WHAT IS ASKED –
1. In the guitar forum thread, what kind of guitars does Slash use?
2. Reproduce the guitar forum thread starting with "It's feedback but" and going on through "not turned up.", substituting "amplifier" for "amp".

DOCUMENT –
* * *

#1
Gday

How do you pick a note normally, then make it slowly and gradually turn into a harmonic like slash does a lot?
RG's & Mesa's
#4
Also it helps to have a guitar with a good sustain. Slash uses les pauls, which have greaaaat sustain. More gain on the amp helps but is not necessary - as the guy above said: turn up, find a good place to stand. It really is a skill to be able to produce nice-sounding feedback and manipulate it to suit the song, and it's a lot of fun.

Also, i think this is what an EBow does? But I may be wrong there.
#6
Quote by fav13andac1)c
You mean feedback?



It's feedback but at the pitch of the note you're playing; the harmonic.

Quote by NOSPI
More gain on the amp helps but is not necessary


If it doesn't work for TS, a lack of gain may be the problem. Gain is necessary to get a feedback sound, I'm not saying pile it on like hell but you need a decent amount if you're not turned up.

* * *

INFORMATION PROVIDED –
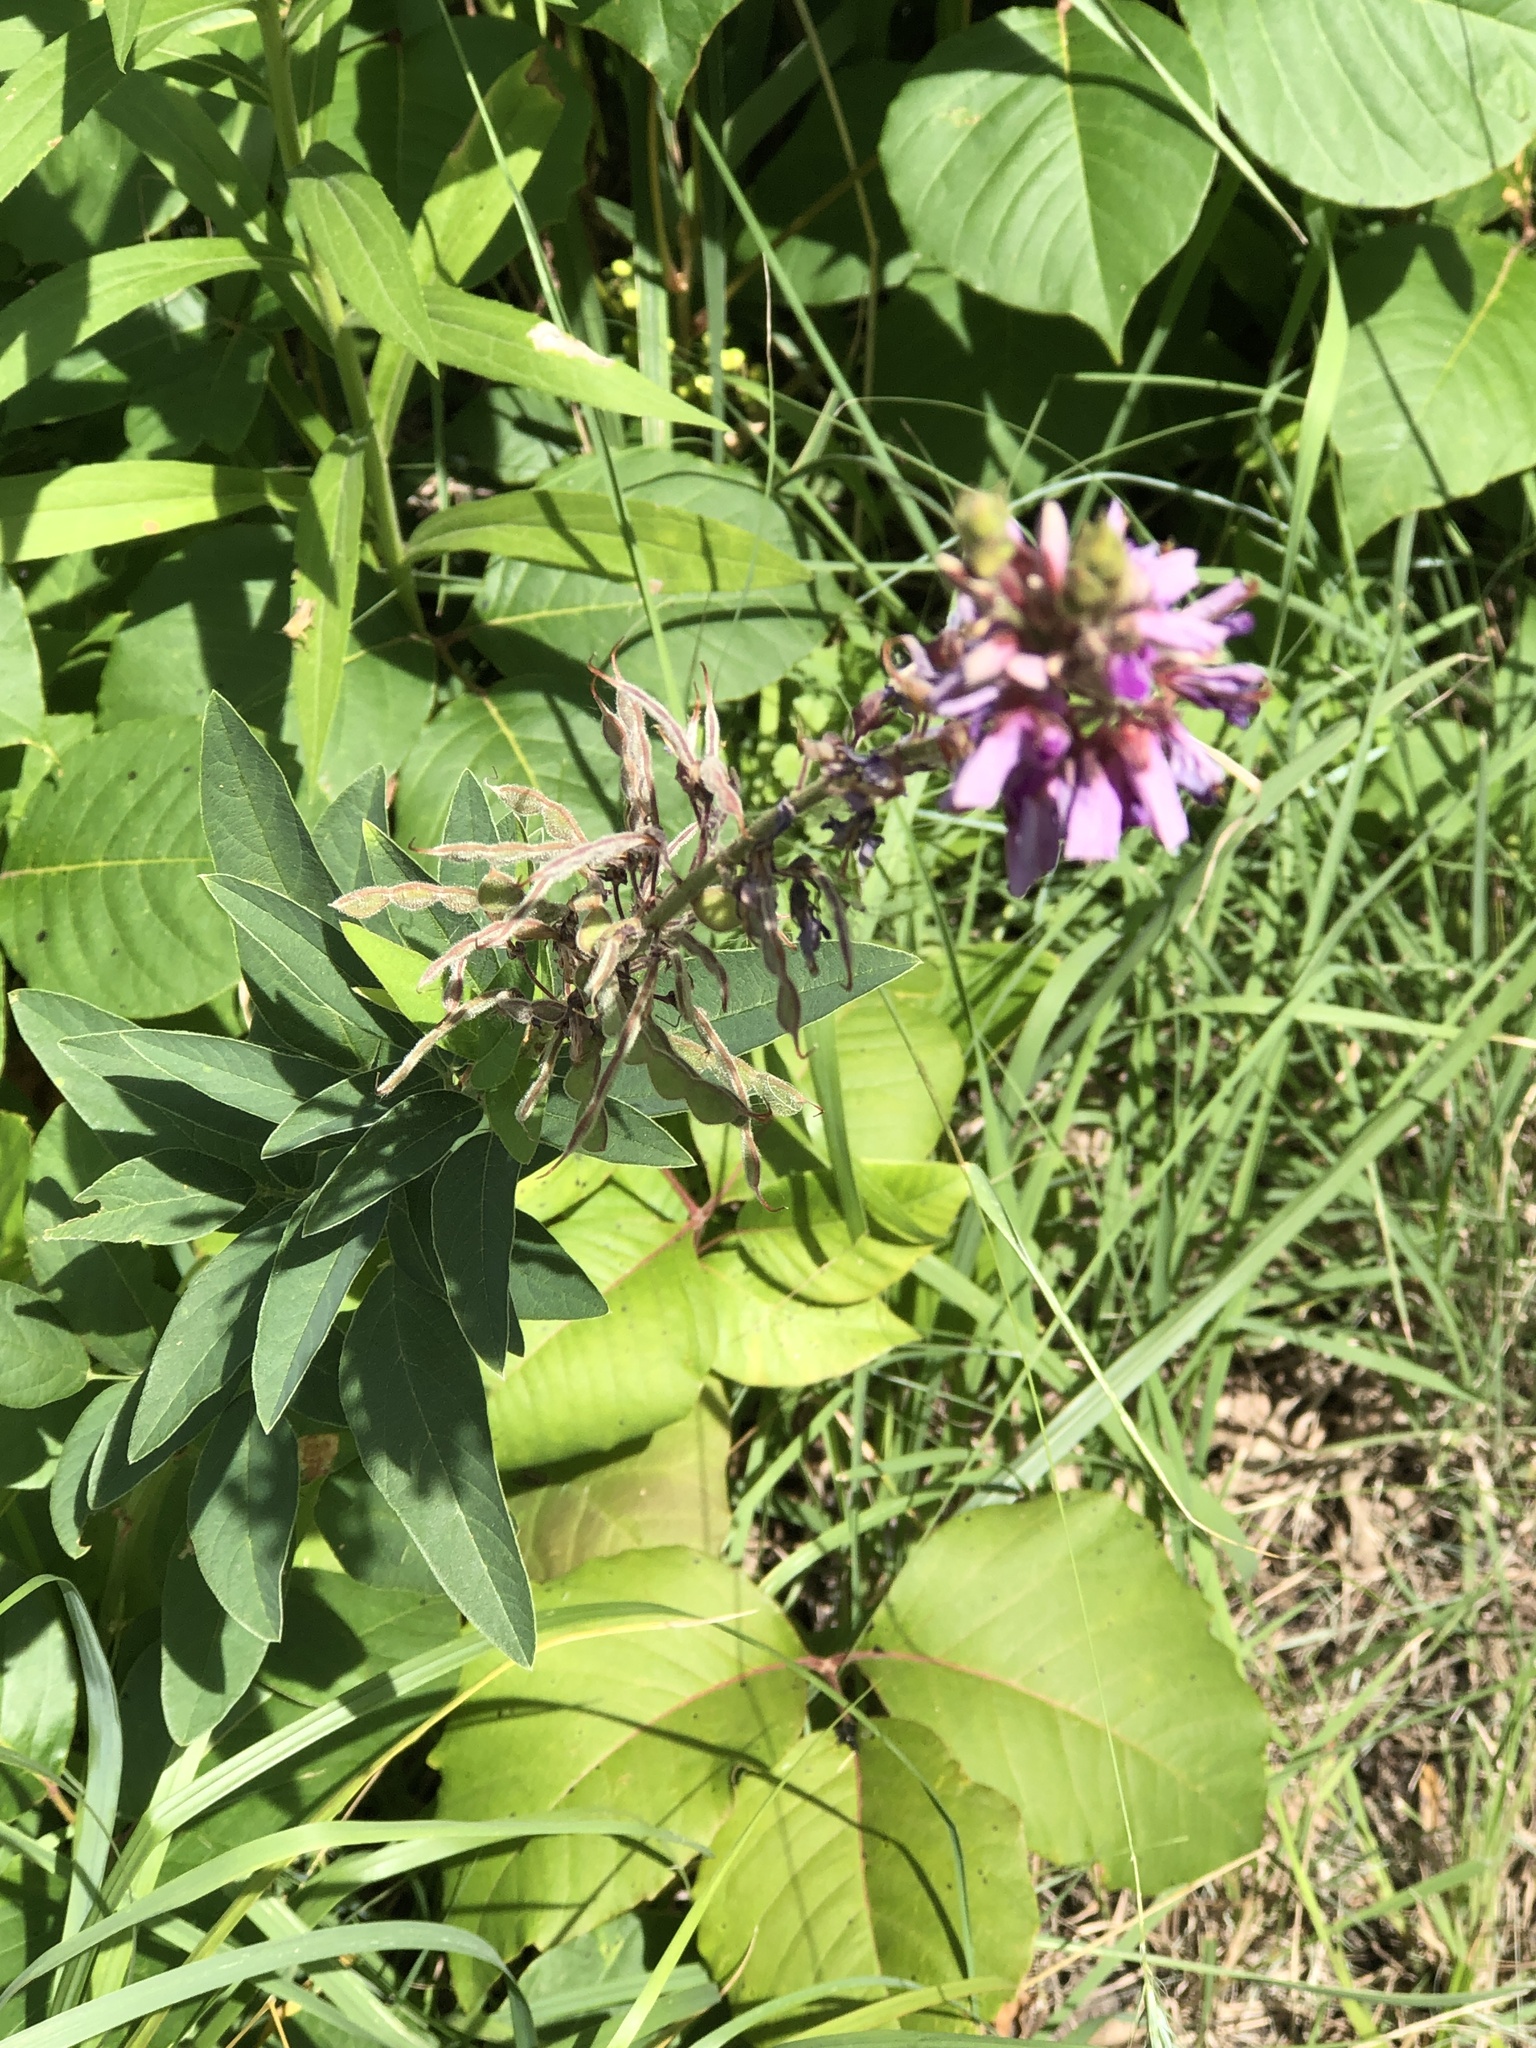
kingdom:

* * *

WORKED ANSWERS –
1. Slash uses Les Pauls.

2.
It's feedback but at the pitch of the note you're playing; the harmonic.

Quote by NOSPI
More gain on the amplifier helps but is not necessary


If it doesn't work for TS, a lack of gain may be the problem. Gain is necessary to get a feedback sound, I'm not saying pile it on like hell but you need a decent amount if you're not turned up.